SQLServer CDC Connector

The SQLServer CDC connector allows for reading snapshot data and incremental data from SQLServer database. This document describes how to setup the SQLServer CDC connector to run SQL queries against SQLServer databases.

Dependencies

In order to setup the SQLServer CDC connector, the following table provides dependency information for both projects using a build automation tool (such as Maven or SBT) and SQL Client with SQL JAR bundles.

Maven dependency

<dependency>
  <groupId>com.ververica</groupId>
  <artifactId>flink-connector-sqlserver-cdc</artifactId>
  <!-- The dependency is available only for stable releases, SNAPSHOT dependency need build by yourself. -->
  <version>2.3-SNAPSHOT</version>
</dependency>

SQL Client JAR

Download link is available only for stable releases.

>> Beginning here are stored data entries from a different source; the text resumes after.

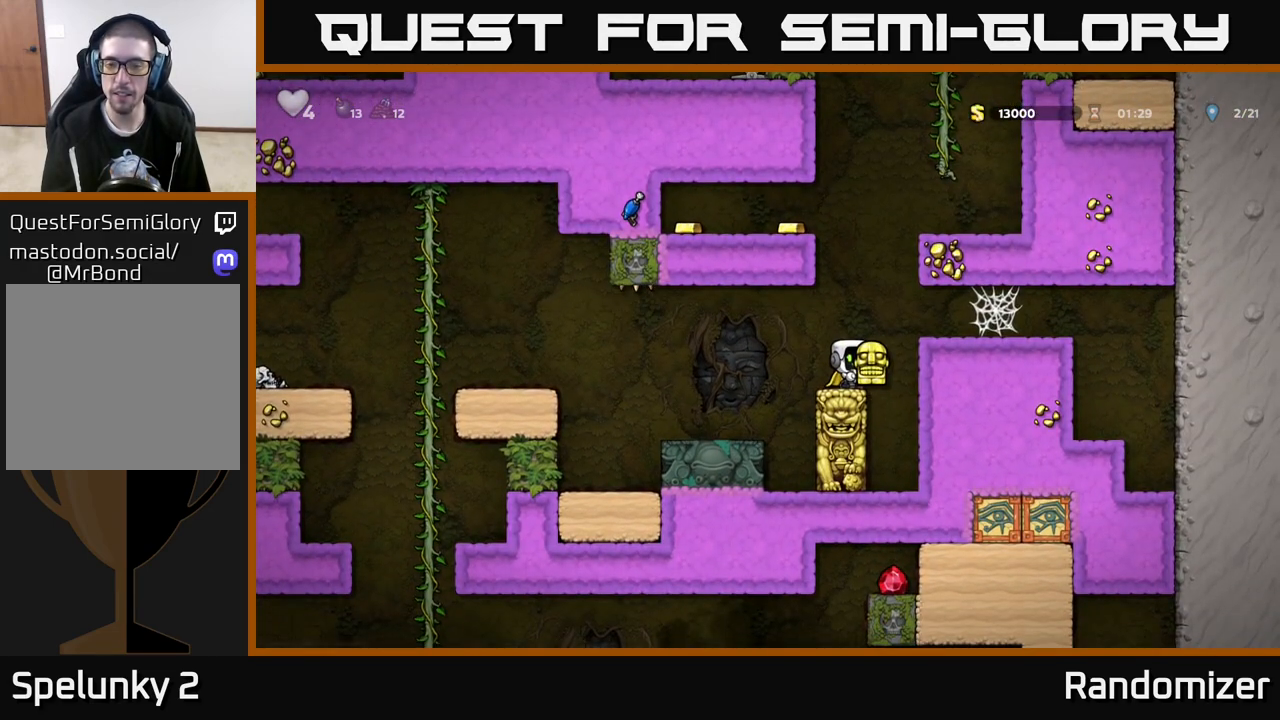
{"buttons": [], "left_stick": "down", "right_stick": "center", "events": [[67, "left_stick", "down"]]}
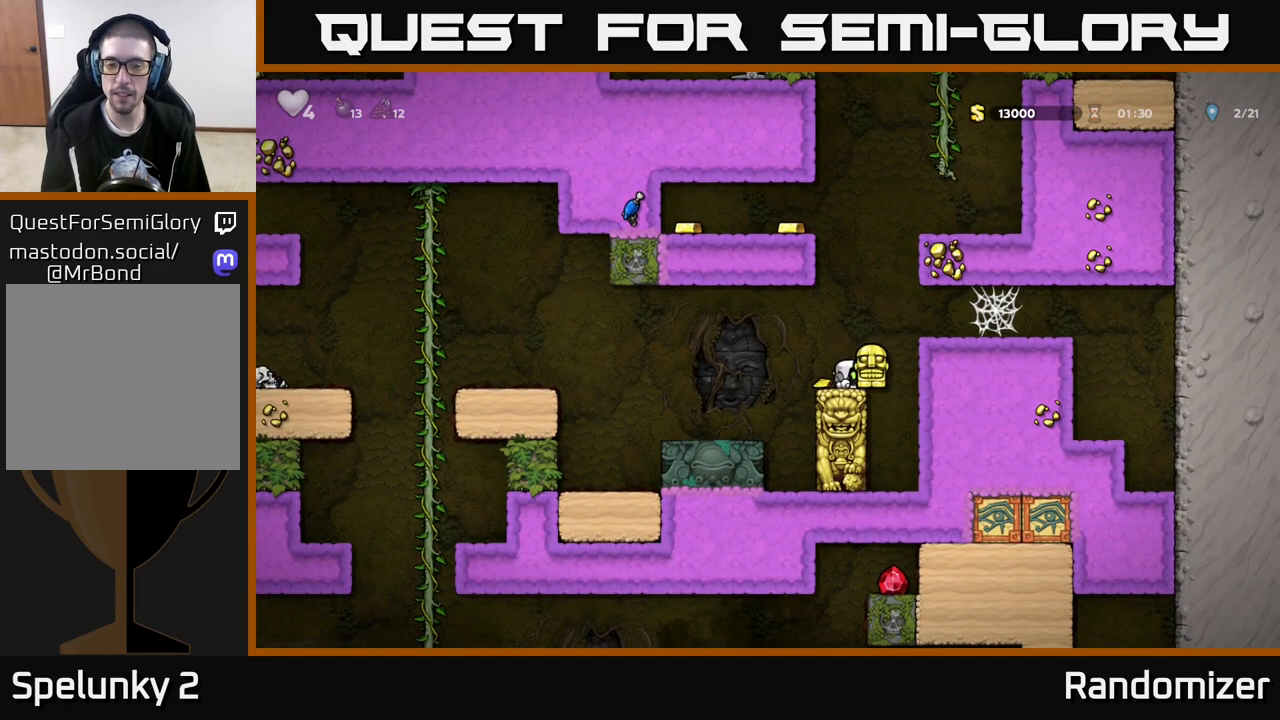
{"buttons": [], "left_stick": "down", "right_stick": "center", "events": []}
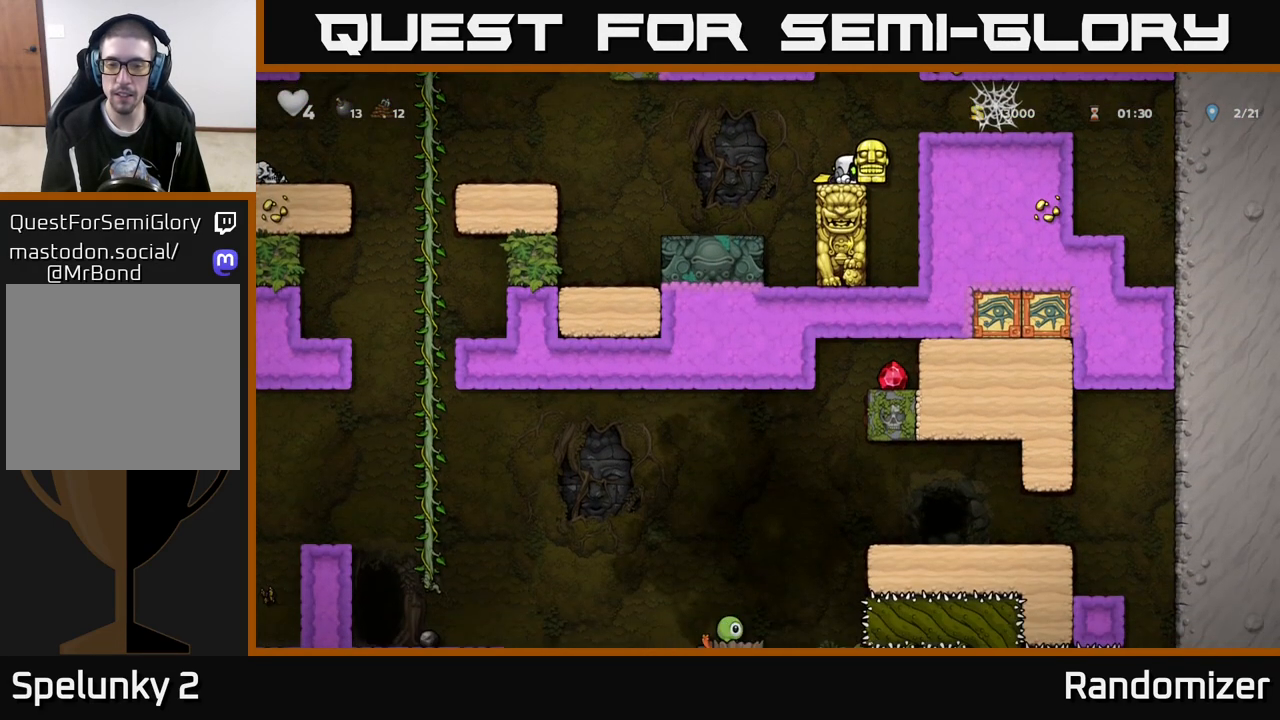
{"buttons": [], "left_stick": "down", "right_stick": "center", "events": []}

Download flink-sql-connector-sqlserver-cdc-2.3-SNAPSHOT.jar and put it under <FLINK_HOME>/lib/.

Note: flink-sql-connector-sqlserver-cdc-XXX-SNAPSHOT version is the code corresponding to the development branch. Users need to download the source code and compile the corresponding jar. Users should use the released version, such as flink-sql-connector-sqlserver-cdc-XXX.jar, the released version will be available in the Maven central warehouse.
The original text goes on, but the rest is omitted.